New Year’s resolutions, even short-lived ones, can help parents rearrange their priorities for the better. Some of us wish we had spent more time with the kids and we could resolve to try harder this year to protect our children’s health and well-being and to help them with their problems.

One mother wrote me saying her family criticized her for not taking advantage of a free eye exam at her school. A glance would tell any adult that the child had “lazy eye” and needed help. But Mom said, “Work is so busy right now, and the free clinic time is during the only free time I have.”

Lazy eye (medical term, Amblyopia) develops in 120,000 American children each year. Refractive Amblyopia is usually not detectable from appearance. One eye does not have the same focal length as a normal eye and the image from that eye is blurred. The brain learns to  ignore the image from that eye unless corrective lenses are worn. The condition can also occur from misalignment of the eyes, which is easily visible to others. Ignoring lazy eye can lead to blindness in that eye.

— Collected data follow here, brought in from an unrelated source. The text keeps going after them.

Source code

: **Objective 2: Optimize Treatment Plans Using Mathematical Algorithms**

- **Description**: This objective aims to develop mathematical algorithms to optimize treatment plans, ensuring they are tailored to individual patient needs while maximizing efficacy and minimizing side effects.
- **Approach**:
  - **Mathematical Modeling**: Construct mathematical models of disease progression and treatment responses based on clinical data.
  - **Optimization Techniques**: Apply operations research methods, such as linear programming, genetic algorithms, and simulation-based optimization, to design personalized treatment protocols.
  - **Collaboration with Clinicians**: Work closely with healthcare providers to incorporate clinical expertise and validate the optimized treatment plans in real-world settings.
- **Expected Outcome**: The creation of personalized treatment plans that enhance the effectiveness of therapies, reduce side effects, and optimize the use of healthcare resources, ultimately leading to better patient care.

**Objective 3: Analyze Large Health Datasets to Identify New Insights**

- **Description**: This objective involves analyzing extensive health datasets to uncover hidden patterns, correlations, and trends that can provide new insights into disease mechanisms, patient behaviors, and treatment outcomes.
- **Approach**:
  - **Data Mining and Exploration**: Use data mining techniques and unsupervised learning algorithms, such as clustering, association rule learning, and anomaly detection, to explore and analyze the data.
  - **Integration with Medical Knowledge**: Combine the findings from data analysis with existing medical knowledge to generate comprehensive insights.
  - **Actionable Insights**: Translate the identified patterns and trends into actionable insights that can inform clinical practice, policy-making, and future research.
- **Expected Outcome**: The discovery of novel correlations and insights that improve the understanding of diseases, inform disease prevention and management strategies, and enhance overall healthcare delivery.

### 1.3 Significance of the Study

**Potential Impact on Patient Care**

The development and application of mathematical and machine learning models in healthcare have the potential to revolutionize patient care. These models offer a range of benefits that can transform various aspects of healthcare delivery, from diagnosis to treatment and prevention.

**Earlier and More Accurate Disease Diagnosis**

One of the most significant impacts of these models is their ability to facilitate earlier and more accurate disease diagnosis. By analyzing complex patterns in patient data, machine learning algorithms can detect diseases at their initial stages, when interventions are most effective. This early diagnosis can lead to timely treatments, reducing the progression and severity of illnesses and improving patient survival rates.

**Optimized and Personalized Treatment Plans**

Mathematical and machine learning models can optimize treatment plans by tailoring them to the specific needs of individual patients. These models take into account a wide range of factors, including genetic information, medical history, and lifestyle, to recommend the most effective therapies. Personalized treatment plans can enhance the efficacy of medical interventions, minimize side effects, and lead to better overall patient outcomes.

Another mom complained that her husband refused to take her second grader to his dental appointment when she could not. He said if the appointment ran late, he would miss his poker night. That would be a shame, but half of all third graders develop tooth decay, and 86 percent of 17-year-olds have tooth decay problems.

Time to get the priorities in order.

You might think that these parents need a New Year’s resolution to protect the health of their children. Of course that’s right, but another good reason is just as important. It is the example of concern for others set before the kids who could be destined to repeat their parents’ attitudes when they become parents themselves.

Teeth need to be fixed and eye problems corrected, but children also need to learn how to be parents. Where did poker-night Dad and too-busy Mom learn their attitudes about childrearing responsibilities? What do they teach and pass along to their children?

Now would be a good time to resolve to set a good example about caring for others, including the children. I have no delusions about how durable such a resolution would be, yet merely writing down such a resolution for the year may improve the presentattitudes and set a better example for the next generation.

Grammas and grandpas have a special role in these problems. Their example in the past may not always have been perfect, but they can help now. Offering unsolicited advice, “You should have made the dentist appointment a long time ago,” may not be welcomed but stepping in with an offer to help, “Let me take him over for his appointment,” eases the parenting burden and presents the example Mom and Dad might follow in the future.

Parents often think they need to watch their language because the kids may copy it. But the most important aspects of imitation are social attitudes and style. The kids may not always listen to you, but they are always taking in what you do and how you relate to others.